* START INPUT RECORDS *
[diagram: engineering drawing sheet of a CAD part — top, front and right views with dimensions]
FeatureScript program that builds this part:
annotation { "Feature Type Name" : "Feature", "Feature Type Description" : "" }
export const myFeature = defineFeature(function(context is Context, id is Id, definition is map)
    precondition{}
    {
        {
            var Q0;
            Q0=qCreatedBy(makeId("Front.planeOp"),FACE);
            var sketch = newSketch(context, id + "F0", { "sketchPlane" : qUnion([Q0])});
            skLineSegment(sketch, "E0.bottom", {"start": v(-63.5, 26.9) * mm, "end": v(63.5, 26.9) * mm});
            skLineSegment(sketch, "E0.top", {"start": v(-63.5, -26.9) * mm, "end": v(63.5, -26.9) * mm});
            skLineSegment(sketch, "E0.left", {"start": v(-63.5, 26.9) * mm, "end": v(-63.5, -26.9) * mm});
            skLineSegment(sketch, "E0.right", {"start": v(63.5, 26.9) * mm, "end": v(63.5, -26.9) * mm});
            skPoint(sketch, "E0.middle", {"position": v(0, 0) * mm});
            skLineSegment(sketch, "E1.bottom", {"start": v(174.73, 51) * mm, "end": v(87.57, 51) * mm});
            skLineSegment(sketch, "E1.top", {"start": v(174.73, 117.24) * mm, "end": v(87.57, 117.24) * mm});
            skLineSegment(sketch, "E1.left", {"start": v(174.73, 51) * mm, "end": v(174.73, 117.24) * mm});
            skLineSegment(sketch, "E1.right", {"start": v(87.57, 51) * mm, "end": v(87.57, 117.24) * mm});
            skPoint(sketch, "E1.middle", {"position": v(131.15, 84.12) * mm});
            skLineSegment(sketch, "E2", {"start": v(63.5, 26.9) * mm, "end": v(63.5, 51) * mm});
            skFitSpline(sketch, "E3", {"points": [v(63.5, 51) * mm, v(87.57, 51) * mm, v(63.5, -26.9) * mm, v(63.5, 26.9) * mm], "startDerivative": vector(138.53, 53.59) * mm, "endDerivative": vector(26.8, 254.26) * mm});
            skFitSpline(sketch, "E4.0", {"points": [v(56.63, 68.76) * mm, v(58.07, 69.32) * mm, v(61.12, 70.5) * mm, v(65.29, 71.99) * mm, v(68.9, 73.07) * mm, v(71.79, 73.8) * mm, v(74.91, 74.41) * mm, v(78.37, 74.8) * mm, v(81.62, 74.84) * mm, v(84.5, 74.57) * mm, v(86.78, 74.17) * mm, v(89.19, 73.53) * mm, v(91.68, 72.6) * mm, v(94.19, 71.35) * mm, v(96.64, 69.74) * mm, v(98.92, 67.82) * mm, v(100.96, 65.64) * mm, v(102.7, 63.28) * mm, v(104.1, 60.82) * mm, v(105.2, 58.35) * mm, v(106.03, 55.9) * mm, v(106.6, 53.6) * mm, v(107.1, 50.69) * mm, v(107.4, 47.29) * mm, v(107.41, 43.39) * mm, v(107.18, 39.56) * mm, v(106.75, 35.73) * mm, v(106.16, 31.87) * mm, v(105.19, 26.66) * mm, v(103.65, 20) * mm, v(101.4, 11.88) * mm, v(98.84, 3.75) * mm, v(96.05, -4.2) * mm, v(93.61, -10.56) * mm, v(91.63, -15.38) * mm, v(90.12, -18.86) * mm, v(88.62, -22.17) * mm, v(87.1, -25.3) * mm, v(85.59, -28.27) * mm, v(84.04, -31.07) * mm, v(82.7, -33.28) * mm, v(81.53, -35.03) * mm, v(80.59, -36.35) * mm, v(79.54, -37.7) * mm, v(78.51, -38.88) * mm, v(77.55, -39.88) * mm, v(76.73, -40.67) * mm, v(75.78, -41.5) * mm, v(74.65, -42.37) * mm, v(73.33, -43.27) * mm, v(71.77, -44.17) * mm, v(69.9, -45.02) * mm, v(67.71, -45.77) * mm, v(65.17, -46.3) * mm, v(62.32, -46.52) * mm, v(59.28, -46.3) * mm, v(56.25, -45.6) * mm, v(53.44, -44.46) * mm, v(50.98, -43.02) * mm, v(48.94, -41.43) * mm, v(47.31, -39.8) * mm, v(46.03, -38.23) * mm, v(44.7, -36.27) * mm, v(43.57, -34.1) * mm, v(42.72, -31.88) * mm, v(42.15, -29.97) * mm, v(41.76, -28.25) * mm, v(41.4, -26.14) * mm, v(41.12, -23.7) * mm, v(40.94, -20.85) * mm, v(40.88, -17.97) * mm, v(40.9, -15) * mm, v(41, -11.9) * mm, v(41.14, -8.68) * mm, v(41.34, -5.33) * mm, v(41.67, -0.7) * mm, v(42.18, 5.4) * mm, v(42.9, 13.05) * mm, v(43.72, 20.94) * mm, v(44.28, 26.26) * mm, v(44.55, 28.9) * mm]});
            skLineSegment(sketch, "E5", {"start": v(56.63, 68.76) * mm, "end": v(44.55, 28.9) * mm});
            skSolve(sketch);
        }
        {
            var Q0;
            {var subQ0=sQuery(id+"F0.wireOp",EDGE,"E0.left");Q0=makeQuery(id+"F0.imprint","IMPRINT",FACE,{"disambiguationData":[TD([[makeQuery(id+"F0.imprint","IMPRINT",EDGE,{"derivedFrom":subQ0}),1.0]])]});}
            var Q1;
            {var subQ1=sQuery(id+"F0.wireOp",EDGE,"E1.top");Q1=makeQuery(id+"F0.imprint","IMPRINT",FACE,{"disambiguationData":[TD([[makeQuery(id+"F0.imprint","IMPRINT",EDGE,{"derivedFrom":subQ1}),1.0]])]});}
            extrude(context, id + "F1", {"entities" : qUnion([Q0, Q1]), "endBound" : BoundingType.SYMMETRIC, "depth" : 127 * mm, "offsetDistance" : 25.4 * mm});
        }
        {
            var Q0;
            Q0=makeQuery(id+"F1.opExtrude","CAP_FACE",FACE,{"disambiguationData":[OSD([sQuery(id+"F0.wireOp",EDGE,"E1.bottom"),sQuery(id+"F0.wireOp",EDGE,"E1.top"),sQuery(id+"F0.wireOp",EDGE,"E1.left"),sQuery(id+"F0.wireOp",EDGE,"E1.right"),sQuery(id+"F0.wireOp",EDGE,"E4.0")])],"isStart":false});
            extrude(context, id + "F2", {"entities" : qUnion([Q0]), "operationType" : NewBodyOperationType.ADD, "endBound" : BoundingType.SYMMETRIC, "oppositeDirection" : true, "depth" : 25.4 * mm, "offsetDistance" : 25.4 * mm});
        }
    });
* END INPUT RECORDS *
- **REQUEST**:
Copy all of the records above line for line, keeping every character the same.

- **THE RESPONSE**:
[diagram: engineering drawing sheet of a CAD part — top, front and right views with dimensions]
FeatureScript program that builds this part:
annotation { "Feature Type Name" : "Feature", "Feature Type Description" : "" }
export const myFeature = defineFeature(function(context is Context, id is Id, definition is map)
    precondition{}
    {
        {
            var Q0;
            Q0=qCreatedBy(makeId("Front.planeOp"),FACE);
            var sketch = newSketch(context, id + "F0", { "sketchPlane" : qUnion([Q0])});
            skLineSegment(sketch, "E0.bottom", {"start": v(-63.5, 26.9) * mm, "end": v(63.5, 26.9) * mm});
            skLineSegment(sketch, "E0.top", {"start": v(-63.5, -26.9) * mm, "end": v(63.5, -26.9) * mm});
            skLineSegment(sketch, "E0.left", {"start": v(-63.5, 26.9) * mm, "end": v(-63.5, -26.9) * mm});
            skLineSegment(sketch, "E0.right", {"start": v(63.5, 26.9) * mm, "end": v(63.5, -26.9) * mm});
            skPoint(sketch, "E0.middle", {"position": v(0, 0) * mm});
            skLineSegment(sketch, "E1.bottom", {"start": v(174.73, 51) * mm, "end": v(87.57, 51) * mm});
            skLineSegment(sketch, "E1.top", {"start": v(174.73, 117.24) * mm, "end": v(87.57, 117.24) * mm});
            skLineSegment(sketch, "E1.left", {"start": v(174.73, 51) * mm, "end": v(174.73, 117.24) * mm});
            skLineSegment(sketch, "E1.right", {"start": v(87.57, 51) * mm, "end": v(87.57, 117.24) * mm});
            skPoint(sketch, "E1.middle", {"position": v(131.15, 84.12) * mm});
            skLineSegment(sketch, "E2", {"start": v(63.5, 26.9) * mm, "end": v(63.5, 51) * mm});
            skFitSpline(sketch, "E3", {"points": [v(63.5, 51) * mm, v(87.57, 51) * mm, v(63.5, -26.9) * mm, v(63.5, 26.9) * mm], "startDerivative": vector(138.53, 53.59) * mm, "endDerivative": vector(26.8, 254.26) * mm});
            skFitSpline(sketch, "E4.0", {"points": [v(56.63, 68.76) * mm, v(58.07, 69.32) * mm, v(61.12, 70.5) * mm, v(65.29, 71.99) * mm, v(68.9, 73.07) * mm, v(71.79, 73.8) * mm, v(74.91, 74.41) * mm, v(78.37, 74.8) * mm, v(81.62, 74.84) * mm, v(84.5, 74.57) * mm, v(86.78, 74.17) * mm, v(89.19, 73.53) * mm, v(91.68, 72.6) * mm, v(94.19, 71.35) * mm, v(96.64, 69.74) * mm, v(98.92, 67.82) * mm, v(100.96, 65.64) * mm, v(102.7, 63.28) * mm, v(104.1, 60.82) * mm, v(105.2, 58.35) * mm, v(106.03, 55.9) * mm, v(106.6, 53.6) * mm, v(107.1, 50.69) * mm, v(107.4, 47.29) * mm, v(107.41, 43.39) * mm, v(107.18, 39.56) * mm, v(106.75, 35.73) * mm, v(106.16, 31.87) * mm, v(105.19, 26.66) * mm, v(103.65, 20) * mm, v(101.4, 11.88) * mm, v(98.84, 3.75) * mm, v(96.05, -4.2) * mm, v(93.61, -10.56) * mm, v(91.63, -15.38) * mm, v(90.12, -18.86) * mm, v(88.62, -22.17) * mm, v(87.1, -25.3) * mm, v(85.59, -28.27) * mm, v(84.04, -31.07) * mm, v(82.7, -33.28) * mm, v(81.53, -35.03) * mm, v(80.59, -36.35) * mm, v(79.54, -37.7) * mm, v(78.51, -38.88) * mm, v(77.55, -39.88) * mm, v(76.73, -40.67) * mm, v(75.78, -41.5) * mm, v(74.65, -42.37) * mm, v(73.33, -43.27) * mm, v(71.77, -44.17) * mm, v(69.9, -45.02) * mm, v(67.71, -45.77) * mm, v(65.17, -46.3) * mm, v(62.32, -46.52) * mm, v(59.28, -46.3) * mm, v(56.25, -45.6) * mm, v(53.44, -44.46) * mm, v(50.98, -43.02) * mm, v(48.94, -41.43) * mm, v(47.31, -39.8) * mm, v(46.03, -38.23) * mm, v(44.7, -36.27) * mm, v(43.57, -34.1) * mm, v(42.72, -31.88) * mm, v(42.15, -29.97) * mm, v(41.76, -28.25) * mm, v(41.4, -26.14) * mm, v(41.12, -23.7) * mm, v(40.94, -20.85) * mm, v(40.88, -17.97) * mm, v(40.9, -15) * mm, v(41, -11.9) * mm, v(41.14, -8.68) * mm, v(41.34, -5.33) * mm, v(41.67, -0.7) * mm, v(42.18, 5.4) * mm, v(42.9, 13.05) * mm, v(43.72, 20.94) * mm, v(44.28, 26.26) * mm, v(44.55, 28.9) * mm]});
            skLineSegment(sketch, "E5", {"start": v(56.63, 68.76) * mm, "end": v(44.55, 28.9) * mm});
            skSolve(sketch);
        }
        {
            var Q0;
            {var subQ0=sQuery(id+"F0.wireOp",EDGE,"E0.left");Q0=makeQuery(id+"F0.imprint","IMPRINT",FACE,{"disambiguationData":[TD([[makeQuery(id+"F0.imprint","IMPRINT",EDGE,{"derivedFrom":subQ0}),1.0]])]});}
            var Q1;
            {var subQ1=sQuery(id+"F0.wireOp",EDGE,"E1.top");Q1=makeQuery(id+"F0.imprint","IMPRINT",FACE,{"disambiguationData":[TD([[makeQuery(id+"F0.imprint","IMPRINT",EDGE,{"derivedFrom":subQ1}),1.0]])]});}
            extrude(context, id + "F1", {"entities" : qUnion([Q0, Q1]), "endBound" : BoundingType.SYMMETRIC, "depth" : 127 * mm, "offsetDistance" : 25.4 * mm});
        }
        {
            var Q0;
            Q0=makeQuery(id+"F1.opExtrude","CAP_FACE",FACE,{"disambiguationData":[OSD([sQuery(id+"F0.wireOp",EDGE,"E1.bottom"),sQuery(id+"F0.wireOp",EDGE,"E1.top"),sQuery(id+"F0.wireOp",EDGE,"E1.left"),sQuery(id+"F0.wireOp",EDGE,"E1.right"),sQuery(id+"F0.wireOp",EDGE,"E4.0")])],"isStart":false});
            extrude(context, id + "F2", {"entities" : qUnion([Q0]), "operationType" : NewBodyOperationType.ADD, "endBound" : BoundingType.SYMMETRIC, "oppositeDirection" : true, "depth" : 25.4 * mm, "offsetDistance" : 25.4 * mm});
        }
    });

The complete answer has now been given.